> **Excerpted passage**:
# # #

Value Added Tax (VAT)
Value Added Tax (VAT)

Deloitte Ghana warns that the government’s new Value Added Tax (VAT) reforms will only succeed if Ghana expands its narrow tax base and strengthens compliance.

In its analysis of the 2026 Budget, the professional services firm acknowledges that the reforms are a welcome response to long-standing complaints from businesses. However, it cautions that smoother administration alone will not automatically generate higher revenue. The real impact depends on how effectively the government can bring more economic actors into the formal tax space.

The 2026 Budget, presented to Parliament by Finance Minister Dr. Cassiel Ato Forson last week, introduced several changes aimed at simplifying VAT administration. These include a redesigned filing system for small businesses, a simplified process for claiming input tax credits, and clearer categorisation of exempt, zero-rated, and standard-rated goods and services. The effective VAT rate has been reduced from 21.9 percent to 20 percent, while the registration threshold has increased from GH¢200,000 to GH¢750,000.

Business associations such as the Ghana Union of Traders’ Associations (GUTA), the Association of Ghana Industries (AGI), and others have consistently complained that the current VAT regime is confusing and overly demanding. They have particularly criticised its cascading effect, where businesses end up paying tax on tax. The reforms, developed with support from the International Monetary Fund (IMF), are meant to remove these pain points while promoting fairness and making the tax system more predictable.

But Deloitte Ghana stresses that broadening the tax base remains the most critical factor for success. With only a fraction of eligible taxpayers currently registered for VAT, the burden falls heavily on a small group of compliant businesses.

“Government’s reform of the current VAT system is a sound policy and a good response to concerns raised by private sector businesses regarding the pain points in the VAT administration during the National Economic Forum and other fora,” Deloitte indicated in its analysis sighted by The High Street Journal. “However, its success will depend on broadening the tax base, improving administration and ease of compliance, and maintaining strong enforcement. These actions will help safeguard revenue, promote fairness, and support Ghana’s economic transformation agenda.”

According to the firm, a stronger enforcement regime, simpler registration processes, and better taxpayer education will be essential to bring more businesses into the system. Without these steps, the promise of the reforms will fall short, and Ghana may not realise the full revenue benefits. The changes are not a quick fix to improving revenues, Deloitte stressed.

# # #

(Saved data entries)
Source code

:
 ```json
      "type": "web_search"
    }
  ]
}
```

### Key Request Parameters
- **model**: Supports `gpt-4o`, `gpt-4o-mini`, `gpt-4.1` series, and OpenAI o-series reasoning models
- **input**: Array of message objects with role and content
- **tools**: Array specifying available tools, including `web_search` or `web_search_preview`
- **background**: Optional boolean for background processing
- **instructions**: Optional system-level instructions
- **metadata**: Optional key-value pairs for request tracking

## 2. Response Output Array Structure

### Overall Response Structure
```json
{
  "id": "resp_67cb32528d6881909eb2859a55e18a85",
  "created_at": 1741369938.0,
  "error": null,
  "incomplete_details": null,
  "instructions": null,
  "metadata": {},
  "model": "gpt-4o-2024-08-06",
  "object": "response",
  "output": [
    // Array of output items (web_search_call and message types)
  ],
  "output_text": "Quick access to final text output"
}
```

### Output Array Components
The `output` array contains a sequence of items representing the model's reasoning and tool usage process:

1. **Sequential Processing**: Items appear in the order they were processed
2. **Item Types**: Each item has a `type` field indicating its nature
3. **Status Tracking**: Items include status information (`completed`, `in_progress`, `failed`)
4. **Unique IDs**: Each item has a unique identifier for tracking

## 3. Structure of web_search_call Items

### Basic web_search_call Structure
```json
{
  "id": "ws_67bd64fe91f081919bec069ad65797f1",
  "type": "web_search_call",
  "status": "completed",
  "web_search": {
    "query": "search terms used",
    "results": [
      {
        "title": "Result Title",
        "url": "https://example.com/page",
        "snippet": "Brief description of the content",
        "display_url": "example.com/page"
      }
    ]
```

# # #

> **Exercise instructions**:
• a. Rewrite part of the VAT article, beginning at the words "The 2026 Budget, presented" and stopping after "GH¢200,000 to GH¢750,000.", with "Parliament" renamed to "the legislature".
• b. According to the VAT article, what is the new VAT registration threshold?
The data has no connection to the VAT article.

> **Answers to the exercise**:
• a.
The 2026 Budget, presented to the legislature by Finance Minister Dr. Cassiel Ato Forson last week, introduced several changes aimed at simplifying VAT administration. These include a redesigned filing system for small businesses, a simplified process for claiming input tax credits, and clearer categorisation of exempt, zero-rated, and standard-rated goods and services. The effective VAT rate has been reduced from 21.9 percent to 20 percent, while the registration threshold has increased from GH¢200,000 to GH¢750,000.

• b. GH¢750,000